### [What the task asks]
Copy the rows from the start up to and including the line with "New lignans from Cedrela odorata L.", replacing "2018-01-01" with "2018" and changing nothing else.

### [Exercise materials]
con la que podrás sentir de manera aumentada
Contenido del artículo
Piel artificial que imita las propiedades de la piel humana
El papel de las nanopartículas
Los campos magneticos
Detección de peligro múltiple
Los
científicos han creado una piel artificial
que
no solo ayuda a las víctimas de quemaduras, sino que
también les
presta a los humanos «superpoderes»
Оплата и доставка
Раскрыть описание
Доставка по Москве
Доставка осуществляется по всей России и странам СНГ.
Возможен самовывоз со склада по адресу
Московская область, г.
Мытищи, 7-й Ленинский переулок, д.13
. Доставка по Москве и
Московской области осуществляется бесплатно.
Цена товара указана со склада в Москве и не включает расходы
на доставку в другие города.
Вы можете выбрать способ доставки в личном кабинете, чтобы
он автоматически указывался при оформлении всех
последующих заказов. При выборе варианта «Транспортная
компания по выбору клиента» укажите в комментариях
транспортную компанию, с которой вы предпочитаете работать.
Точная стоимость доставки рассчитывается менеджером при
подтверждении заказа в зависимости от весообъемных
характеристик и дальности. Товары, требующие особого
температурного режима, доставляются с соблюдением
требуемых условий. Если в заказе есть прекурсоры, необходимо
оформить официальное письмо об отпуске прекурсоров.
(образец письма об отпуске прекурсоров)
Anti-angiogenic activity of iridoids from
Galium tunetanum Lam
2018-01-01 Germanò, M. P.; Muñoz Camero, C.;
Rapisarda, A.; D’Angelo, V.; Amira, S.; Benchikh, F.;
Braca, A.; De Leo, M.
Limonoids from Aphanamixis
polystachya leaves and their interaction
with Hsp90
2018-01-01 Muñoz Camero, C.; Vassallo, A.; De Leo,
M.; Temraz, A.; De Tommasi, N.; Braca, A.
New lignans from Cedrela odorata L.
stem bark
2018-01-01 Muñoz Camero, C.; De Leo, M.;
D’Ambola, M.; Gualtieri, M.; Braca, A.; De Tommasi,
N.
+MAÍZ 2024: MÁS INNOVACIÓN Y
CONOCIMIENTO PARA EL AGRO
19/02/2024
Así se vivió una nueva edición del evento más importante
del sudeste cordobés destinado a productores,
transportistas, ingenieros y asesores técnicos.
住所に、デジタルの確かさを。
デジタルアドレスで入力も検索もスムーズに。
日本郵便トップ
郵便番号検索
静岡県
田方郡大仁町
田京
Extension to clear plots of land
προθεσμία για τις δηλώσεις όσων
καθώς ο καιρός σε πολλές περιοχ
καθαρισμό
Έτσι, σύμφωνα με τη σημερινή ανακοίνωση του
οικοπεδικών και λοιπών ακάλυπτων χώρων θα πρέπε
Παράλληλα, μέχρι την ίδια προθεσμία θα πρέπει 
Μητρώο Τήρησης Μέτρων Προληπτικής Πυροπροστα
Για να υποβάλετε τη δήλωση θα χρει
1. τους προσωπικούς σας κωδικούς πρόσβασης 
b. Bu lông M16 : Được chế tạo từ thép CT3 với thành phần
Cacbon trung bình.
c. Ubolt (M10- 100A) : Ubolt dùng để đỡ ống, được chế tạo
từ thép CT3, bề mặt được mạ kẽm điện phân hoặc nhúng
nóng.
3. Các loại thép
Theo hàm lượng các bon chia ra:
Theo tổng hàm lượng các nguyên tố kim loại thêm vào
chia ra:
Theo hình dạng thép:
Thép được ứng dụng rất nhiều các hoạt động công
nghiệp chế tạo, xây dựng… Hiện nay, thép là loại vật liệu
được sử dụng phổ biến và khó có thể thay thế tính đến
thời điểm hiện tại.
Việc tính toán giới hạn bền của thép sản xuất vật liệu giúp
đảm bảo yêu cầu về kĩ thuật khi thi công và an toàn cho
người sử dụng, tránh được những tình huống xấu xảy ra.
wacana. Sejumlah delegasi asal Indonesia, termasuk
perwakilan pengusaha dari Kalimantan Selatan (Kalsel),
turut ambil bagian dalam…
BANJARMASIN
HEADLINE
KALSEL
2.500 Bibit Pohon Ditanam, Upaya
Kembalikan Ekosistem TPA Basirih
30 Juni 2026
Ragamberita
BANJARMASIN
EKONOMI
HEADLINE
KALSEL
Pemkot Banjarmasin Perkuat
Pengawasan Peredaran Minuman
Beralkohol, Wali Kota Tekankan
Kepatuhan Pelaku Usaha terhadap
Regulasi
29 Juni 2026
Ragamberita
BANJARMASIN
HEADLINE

### [Response area]
con la que podrás sentir de manera aumentada
Contenido del artículo
Piel artificial que imita las propiedades de la piel humana
El papel de las nanopartículas
Los campos magneticos
Detección de peligro múltiple
Los
científicos han creado una piel artificial
que
no solo ayuda a las víctimas de quemaduras, sino que
también les
presta a los humanos «superpoderes»
Оплата и доставка
Раскрыть описание
Доставка по Москве
Доставка осуществляется по всей России и странам СНГ.
Возможен самовывоз со склада по адресу
Московская область, г.
Мытищи, 7-й Ленинский переулок, д.13
. Доставка по Москве и
Московской области осуществляется бесплатно.
Цена товара указана со склада в Москве и не включает расходы
на доставку в другие города.
Вы можете выбрать способ доставки в личном кабинете, чтобы
он автоматически указывался при оформлении всех
последующих заказов. При выборе варианта «Транспортная
компания по выбору клиента» укажите в комментариях
транспортную компанию, с которой вы предпочитаете работать.
Точная стоимость доставки рассчитывается менеджером при
подтверждении заказа в зависимости от весообъемных
характеристик и дальности. Товары, требующие особого
температурного режима, доставляются с соблюдением
требуемых условий. Если в заказе есть прекурсоры, необходимо
оформить официальное письмо об отпуске прекурсоров.
(образец письма об отпуске прекурсоров)
Anti-angiogenic activity of iridoids from
Galium tunetanum Lam
2018 Germanò, M. P.; Muñoz Camero, C.;
Rapisarda, A.; D’Angelo, V.; Amira, S.; Benchikh, F.;
Braca, A.; De Leo, M.
Limonoids from Aphanamixis
polystachya leaves and their interaction
with Hsp90
2018 Muñoz Camero, C.; Vassallo, A.; De Leo,
M.; Temraz, A.; De Tommasi, N.; Braca, A.
New lignans from Cedrela odorata L.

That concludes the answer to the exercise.